You can also use Cloudera Manager to schedule, save, and restore snapshots of HDFS directories and HBase tables.

Replication Manager provides the following functionalities that you can use to accomplish your data replication goals:

HDFS replication policies

These policies replicate HDFS data and metadata from CDH (version 5.10 and higher) clusters to CDP Private Cloud Base (version 7.0.3 and higher) clusters.

Some use cases where you can use HDFS replication policies include:

  • copying data from legacy on-premises systems to Amazon S3 or Microsoft ADLS Gen2 (ABFS) cloud buckets or from cloud buckets to on-premise systems.
  • replicating required data to another cluster to run load-intensive workflows on it which optimizes the primary cluster performance.

  • deploying a complete backup-restore solution for your enterprise.

Hive external table replication policies

These policies replicate HDFS, Hive external tables (without manual translation of Hive datasets to HDFS datasets, or vice versa), Hive metastore data, Impala metadata (catalog server metadata) associated with Impala tables registered in the Hive metastore, Impala data, and Sentry permissions to Ranger from CDH (version 5.10 and higher) clusters to CDP Private Cloud Base (version 7.0.3 and higher) clusters. In this instance, applications that depend on external table definitions stored in Hive, operate on both replica and source as the table definitions are updated.

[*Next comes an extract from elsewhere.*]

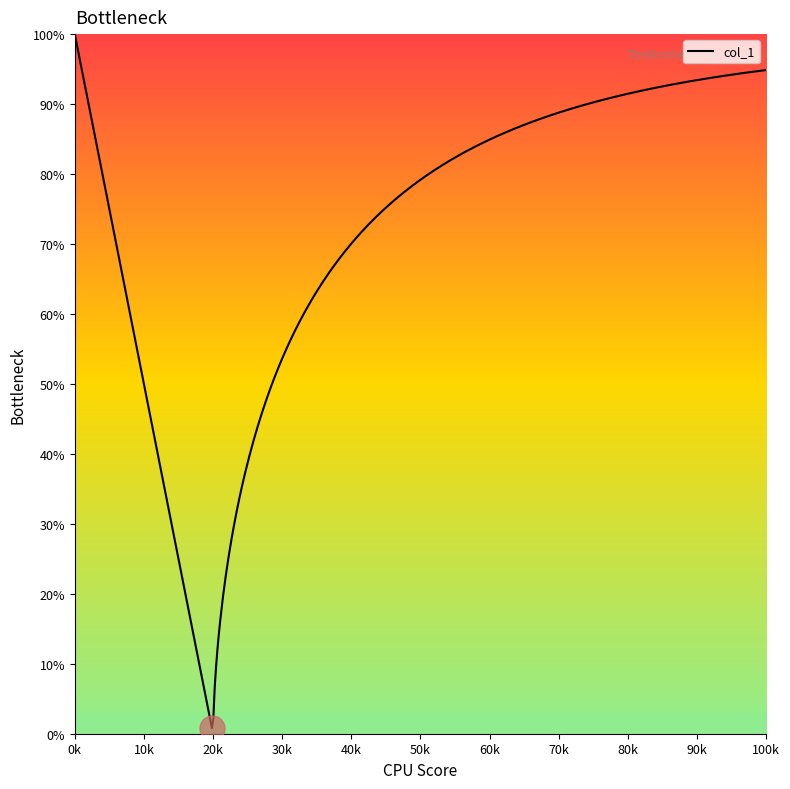

Is this an area chart (filled region under the line)?

Yes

Some use cases where you might find these replication policies useful is to:

  • backup legacy data for future use or archive cold data
  • replicate or move data to cloud clusters to run analytics
  • implement a complete backup and disaster recovery solution

HDFS and HBase snapshot policies

These policies take regular point-in-time snapshots of HDFS directories and HBase tables respectively.

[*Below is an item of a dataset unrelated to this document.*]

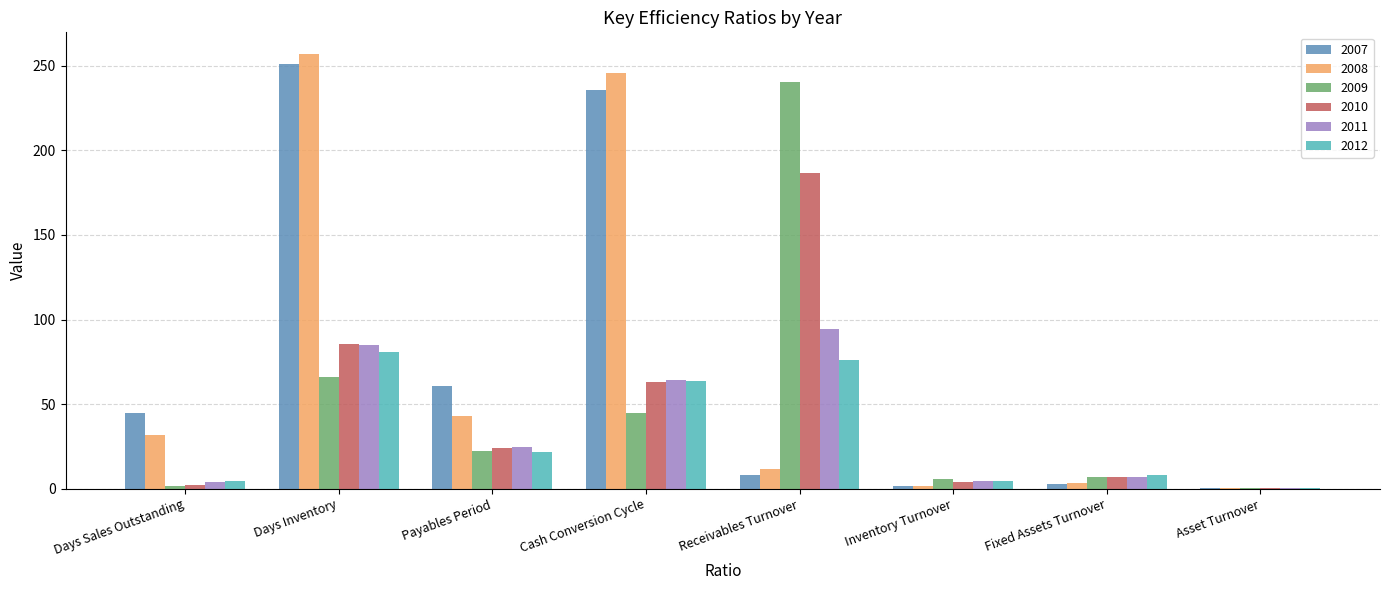

Which label corresponds to the largest value in the chart?

Days Inventory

Snapshots act as a backup, and you can restore an HDFS directory or a HBase table to a previous version or to another location on the same HDFS or HBase service as necessary. Snapshots are also used by replication policies. The first replication policy run replicates all the data and metadata from the chosen directories. The subsequent replication policy runs leverage HDFS snapshot diffs to replicate the changed data.